[Extracted data entries]

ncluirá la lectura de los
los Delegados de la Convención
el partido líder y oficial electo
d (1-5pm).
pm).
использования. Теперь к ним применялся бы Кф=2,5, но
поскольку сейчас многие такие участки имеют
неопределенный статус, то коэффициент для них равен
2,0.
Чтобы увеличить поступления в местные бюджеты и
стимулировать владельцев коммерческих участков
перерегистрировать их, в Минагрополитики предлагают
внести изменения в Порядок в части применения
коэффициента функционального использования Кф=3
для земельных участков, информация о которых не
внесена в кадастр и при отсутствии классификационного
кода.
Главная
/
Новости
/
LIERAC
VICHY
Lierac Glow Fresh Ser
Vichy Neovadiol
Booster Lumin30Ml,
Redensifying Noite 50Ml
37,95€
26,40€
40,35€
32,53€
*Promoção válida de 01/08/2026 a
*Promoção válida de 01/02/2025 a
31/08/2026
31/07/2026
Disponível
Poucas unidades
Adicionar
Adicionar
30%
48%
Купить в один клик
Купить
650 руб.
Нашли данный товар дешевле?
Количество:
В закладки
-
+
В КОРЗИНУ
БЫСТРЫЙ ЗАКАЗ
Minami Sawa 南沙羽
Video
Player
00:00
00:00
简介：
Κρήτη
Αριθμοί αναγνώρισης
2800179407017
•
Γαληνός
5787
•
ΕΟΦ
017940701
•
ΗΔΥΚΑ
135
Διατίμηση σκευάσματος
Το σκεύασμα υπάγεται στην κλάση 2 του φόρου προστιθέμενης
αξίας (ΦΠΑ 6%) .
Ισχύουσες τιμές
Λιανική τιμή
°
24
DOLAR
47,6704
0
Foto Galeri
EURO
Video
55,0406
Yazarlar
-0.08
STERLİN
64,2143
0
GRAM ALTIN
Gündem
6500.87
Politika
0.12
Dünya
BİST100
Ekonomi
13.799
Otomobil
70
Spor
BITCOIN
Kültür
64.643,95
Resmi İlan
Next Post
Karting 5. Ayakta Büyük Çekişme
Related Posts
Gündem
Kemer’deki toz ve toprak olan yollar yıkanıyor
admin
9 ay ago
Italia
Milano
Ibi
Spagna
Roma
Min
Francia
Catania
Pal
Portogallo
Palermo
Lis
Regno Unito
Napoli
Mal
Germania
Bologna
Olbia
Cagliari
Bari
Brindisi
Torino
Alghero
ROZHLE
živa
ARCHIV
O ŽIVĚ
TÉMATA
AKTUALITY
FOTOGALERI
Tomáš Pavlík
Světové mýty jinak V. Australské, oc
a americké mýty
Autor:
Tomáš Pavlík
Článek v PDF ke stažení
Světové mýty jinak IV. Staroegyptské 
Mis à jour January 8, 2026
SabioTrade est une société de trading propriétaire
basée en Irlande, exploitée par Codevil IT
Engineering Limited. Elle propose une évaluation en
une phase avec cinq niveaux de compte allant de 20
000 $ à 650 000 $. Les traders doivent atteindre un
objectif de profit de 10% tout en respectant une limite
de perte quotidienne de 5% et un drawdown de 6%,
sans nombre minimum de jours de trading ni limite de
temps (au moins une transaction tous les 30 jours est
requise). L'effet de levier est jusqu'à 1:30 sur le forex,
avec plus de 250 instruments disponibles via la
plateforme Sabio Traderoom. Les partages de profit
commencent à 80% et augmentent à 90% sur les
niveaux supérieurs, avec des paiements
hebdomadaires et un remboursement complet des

### Exercise prompt
Beginning with the first line above, transcribe all of the data exactly.

### Written response
ncluirá la lectura de los
los Delegados de la Convención
el partido líder y oficial electo
d (1-5pm).
pm).
использования. Теперь к ним применялся бы Кф=2,5, но
поскольку сейчас многие такие участки имеют
неопределенный статус, то коэффициент для них равен
2,0.
Чтобы увеличить поступления в местные бюджеты и
стимулировать владельцев коммерческих участков
перерегистрировать их, в Минагрополитики предлагают
внести изменения в Порядок в части применения
коэффициента функционального использования Кф=3
для земельных участков, информация о которых не
внесена в кадастр и при отсутствии классификационного
кода.
Главная
/
Новости
/
LIERAC
VICHY
Lierac Glow Fresh Ser
Vichy Neovadiol
Booster Lumin30Ml,
Redensifying Noite 50Ml
37,95€
26,40€
40,35€
32,53€
*Promoção válida de 01/08/2026 a
*Promoção válida de 01/02/2025 a
31/08/2026
31/07/2026
Disponível
Poucas unidades
Adicionar
Adicionar
30%
48%
Купить в один клик
Купить
650 руб.
Нашли данный товар дешевле?
Количество:
В закладки
-
+
В КОРЗИНУ
БЫСТРЫЙ ЗАКАЗ
Minami Sawa 南沙羽
Video
Player
00:00
00:00
简介：
Κρήτη
Αριθμοί αναγνώρισης
2800179407017
•
Γαληνός
5787
•
ΕΟΦ
017940701
•
ΗΔΥΚΑ
135
Διατίμηση σκευάσματος
Το σκεύασμα υπάγεται στην κλάση 2 του φόρου προστιθέμενης
αξίας (ΦΠΑ 6%) .
Ισχύουσες τιμές
Λιανική τιμή
°
24
DOLAR
47,6704
0
Foto Galeri
EURO
Video
55,0406
Yazarlar
-0.08
STERLİN
64,2143
0
GRAM ALTIN
Gündem
6500.87
Politika
0.12
Dünya
BİST100
Ekonomi
13.799
Otomobil
70
Spor
BITCOIN
Kültür
64.643,95
Resmi İlan
Next Post
Karting 5. Ayakta Büyük Çekişme
Related Posts
Gündem
Kemer’deki toz ve toprak olan yollar yıkanıyor
admin
9 ay ago
Italia
Milano
Ibi
Spagna
Roma
Min
Francia
Catania
Pal
Portogallo
Palermo
Lis
Regno Unito
Napoli
Mal
Germania
Bologna
Olbia
Cagliari
Bari
Brindisi
Torino
Alghero
ROZHLE
živa
ARCHIV
O ŽIVĚ
TÉMATA
AKTUALITY
FOTOGALERI
Tomáš Pavlík
Světové mýty jinak V. Australské, oc
a americké mýty
Autor:
Tomáš Pavlík
Článek v PDF ke stažení
Světové mýty jinak IV. Staroegyptské 
Mis à jour January 8, 2026
SabioTrade est une société de trading propriétaire
basée en Irlande, exploitée par Codevil IT
Engineering Limited. Elle propose une évaluation en
une phase avec cinq niveaux de compte allant de 20
000 $ à 650 000 $. Les traders doivent atteindre un
objectif de profit de 10% tout en respectant une limite
de perte quotidienne de 5% et un drawdown de 6%,
sans nombre minimum de jours de trading ni limite de
temps (au moins une transaction tous les 30 jours est
requise). L'effet de levier est jusqu'à 1:30 sur le forex,
avec plus de 250 instruments disponibles via la
plateforme Sabio Traderoom. Les partages de profit
commencent à 80% et augmentent à 90% sur les
niveaux supérieurs, avec des paiements
hebdomadaires et un remboursement complet des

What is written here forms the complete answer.